Para bandar juga mulai menghadirkan lebih banyak video pendek yang merepresentasikan era baru mesin taruhan yang disebut sebagai multi-line atau kumpulan baris.
Tersedianya beberapa baris itu memungkinkan pemain memasang banyak taruhan dalam setiap putaran, sering kali hingga lebih dari 20 taruhan.
Meskipun setiap nilai taruhan menjadi lebih kecil, tetapi banyak pemain yang memutuskan memasang taruhan maksimum pada setiap putaran multi-line. Artinya, seorang pemain judi online bisa menang di beberapa baris dan kalah di baris lainnya.
Ketika individu menang di beberapa baris, tetapi kalah di baris lainnya, sebenarnya dia sedang mengalami fenomena yang dikenal sebagai “kekalahan yang disamarkan sebagai kemenangan”. Setiap mengalami kekalahan, mesin slot akan tetap menampilkan cahaya dan suara yang menambah efek kesenangan bagi para pemainnya.
Penyebab Orang Masih Suka Main Judi Online Meski Sering Kalah
Selain menambah efek suara, gemerlap lampu-lampu, dan video, bandar judi slot juga mengatur agar susunan baris taruhan berhenti tepat sebelum berbaris sejajar. Kondisi yang disebut sebagai fenomena “nyaris menang” itu memengaruhi cara otak dalam merespons.

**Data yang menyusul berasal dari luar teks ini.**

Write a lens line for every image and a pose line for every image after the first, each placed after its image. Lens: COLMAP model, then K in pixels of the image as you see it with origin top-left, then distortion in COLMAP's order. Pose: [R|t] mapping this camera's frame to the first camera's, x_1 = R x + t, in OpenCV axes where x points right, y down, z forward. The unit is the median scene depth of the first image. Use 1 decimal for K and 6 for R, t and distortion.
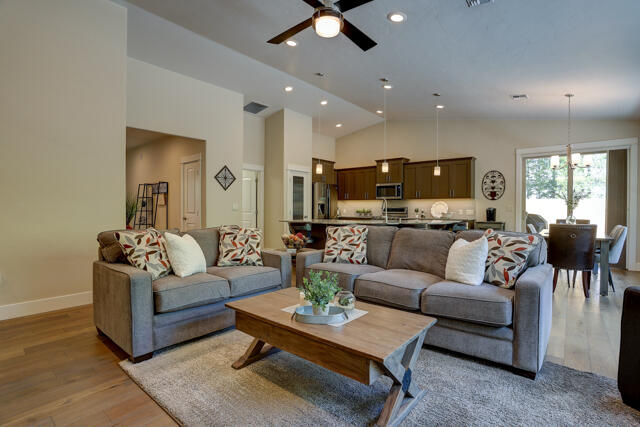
lens RADIAL K [[315.6, 0, 320.7], [0, 315.6, 212.3], [0, 0, 1]] dist [-0.017018, 0.000530]
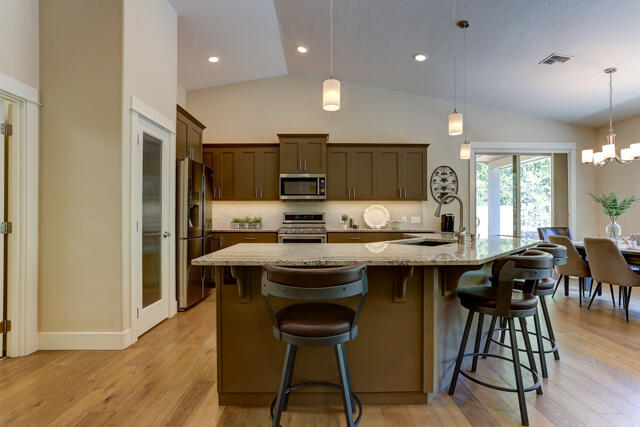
lens RADIAL K [[315.6, 0, 320.4], [0, 315.6, 214.0], [0, 0, 1]] dist [-0.017018, 0.000530]
pose [[0.750214, -0.001138, 0.661194, -0.176256], [0.011026, 0.999881, -0.010789, -0.007842], [-0.661103, 0.015385, 0.750137, 0.563475]]
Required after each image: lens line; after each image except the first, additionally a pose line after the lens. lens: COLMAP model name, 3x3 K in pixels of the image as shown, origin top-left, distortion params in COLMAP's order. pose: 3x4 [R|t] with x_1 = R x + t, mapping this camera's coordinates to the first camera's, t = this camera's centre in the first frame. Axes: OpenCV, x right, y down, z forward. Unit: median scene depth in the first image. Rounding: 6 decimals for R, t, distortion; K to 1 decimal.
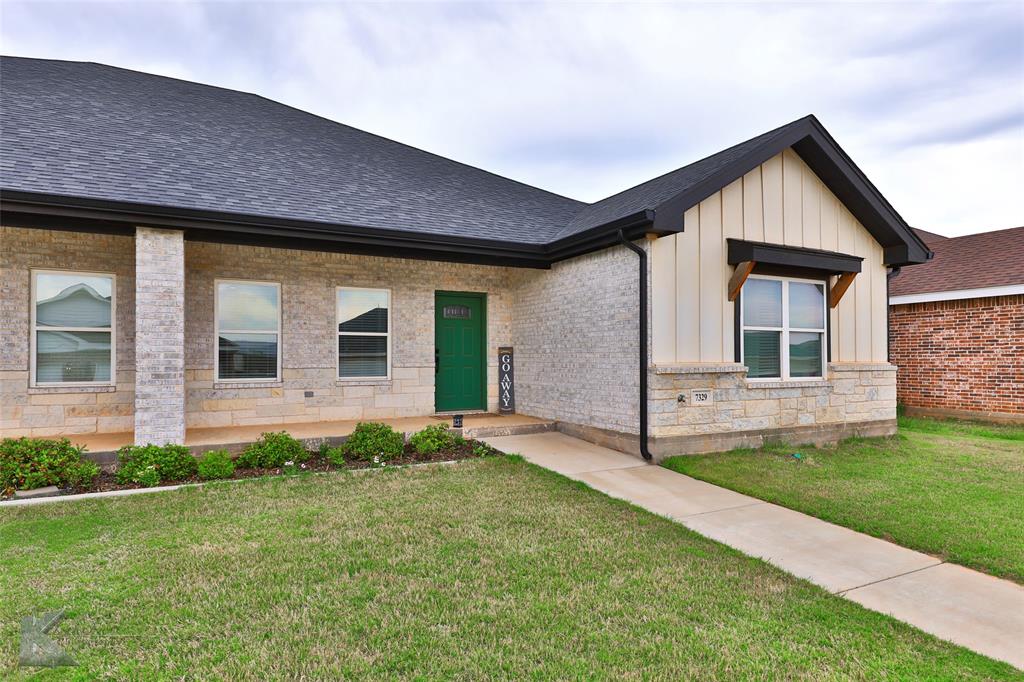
lens RADIAL K [[590.9, 0, 511.8], [0, 590.9, 353.8], [0, 0, 1]] dist [0.024100, -0.003553]
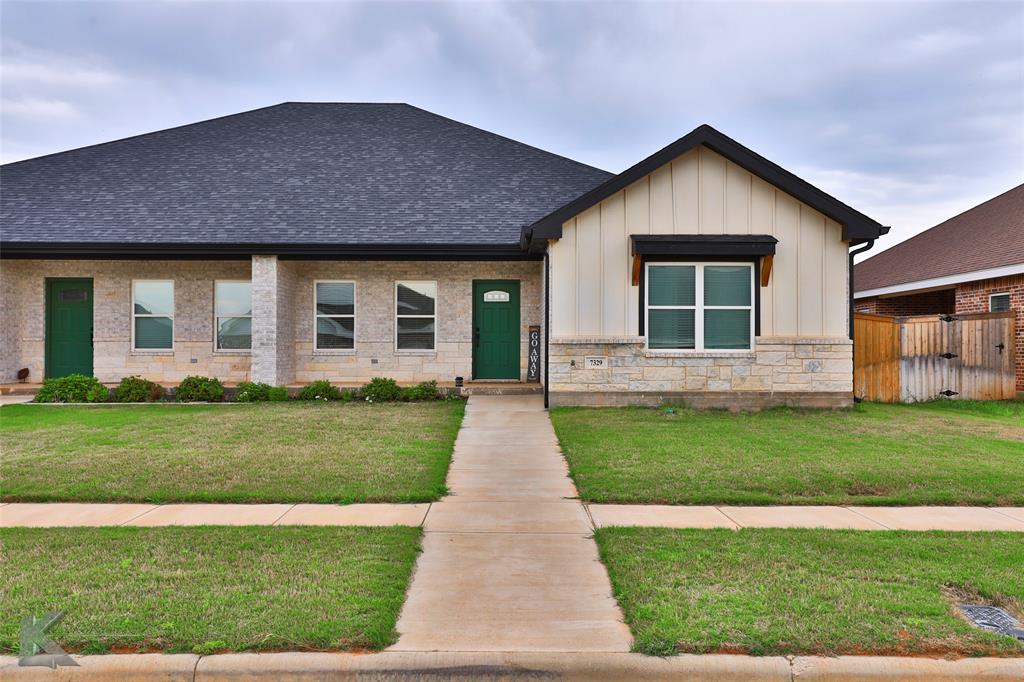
lens RADIAL K [[870.2, 0, 512.9], [0, 870.2, 341.0], [0, 0, 1]] dist [0.031478, 0.004787]
pose [[0.888345, -0.000902, -0.459175, 0.909920], [0.001058, 0.999999, 0.000081, 0.023312], [0.459175, -0.000558, 0.888346, -0.669368]]
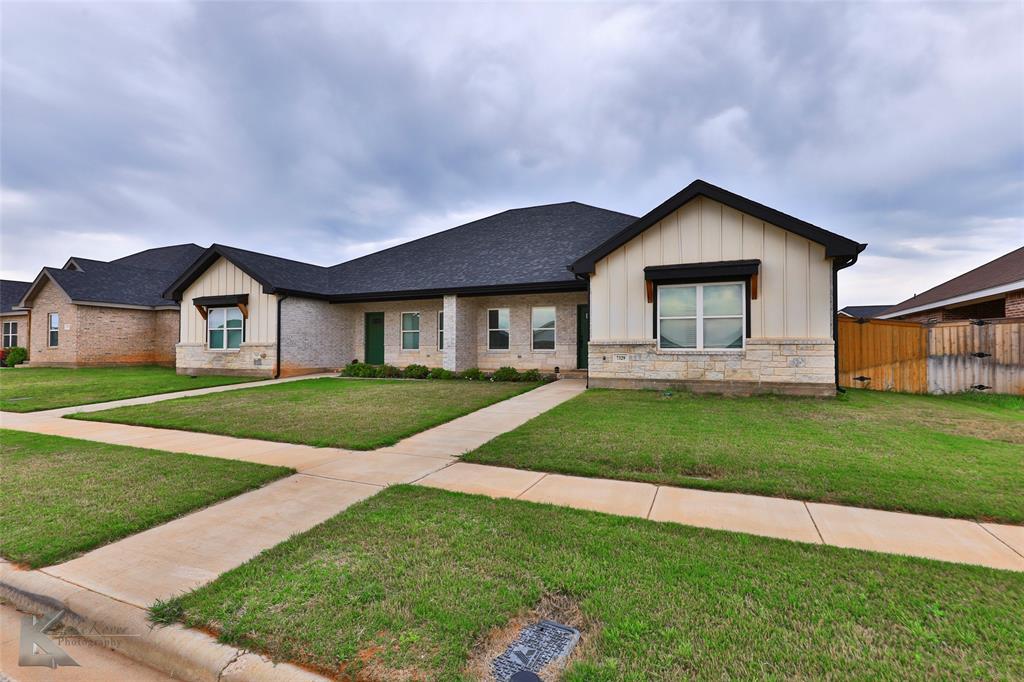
lens RADIAL K [[486.4, 0, 512.4], [0, 486.4, 342.4], [0, 0, 1]] dist [0.022356, -0.009888]
pose [[0.620187, -0.010759, -0.784380, 1.145346], [0.003199, 0.999932, -0.011186, 0.036583], [0.784448, 0.004428, 0.620179, -0.169828]]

Taktik “nyaris menang” itu membangkitkan keinginan seseorang untuk terus bermain, sehingga menjadi kecanduan. Tak hanya dapat ditemukan di judi online, efek serupa juga dapat dijumpai pada orang yang ketergantungan dengan gim di ponsel, seperti pada Candy Crush.
Strategi “nyaris menang” tersebut juga dinilai lebih menggairahkan meskipun lebih membuat pemainnya merasa frustasi.
Namun, konsep hampir menang justru mampu menjadi pemicu lebih besar bagi penjudi untuk terus mencoba, dengan harapan tak lagi kalah di kesempatan berikutnya.
Peluang Kecil untuk Menang
Sementara itu, Kepala Subdirektorat (Kasubdit) I Direktorat Tindak Pidana Siber (Dittipidsiber) Bareskrim Polri Kombes Pol Reinhard Hutagaol mengungkapkan pemain judi online hanya memiliki peluang menang sebesar 20 persen. Oleh karena itu, permainan judi slot tidak menjanjikan kekayaan.
“Kemenangan itu hanya 20 persen. Jadi, kalau berharap dan bermimpi main judi online bisa kaya, itu salah sama sekali,” ucap Reinhard di Bareskrim Polri, Jakarta, Jumat, 27 Januari 2023.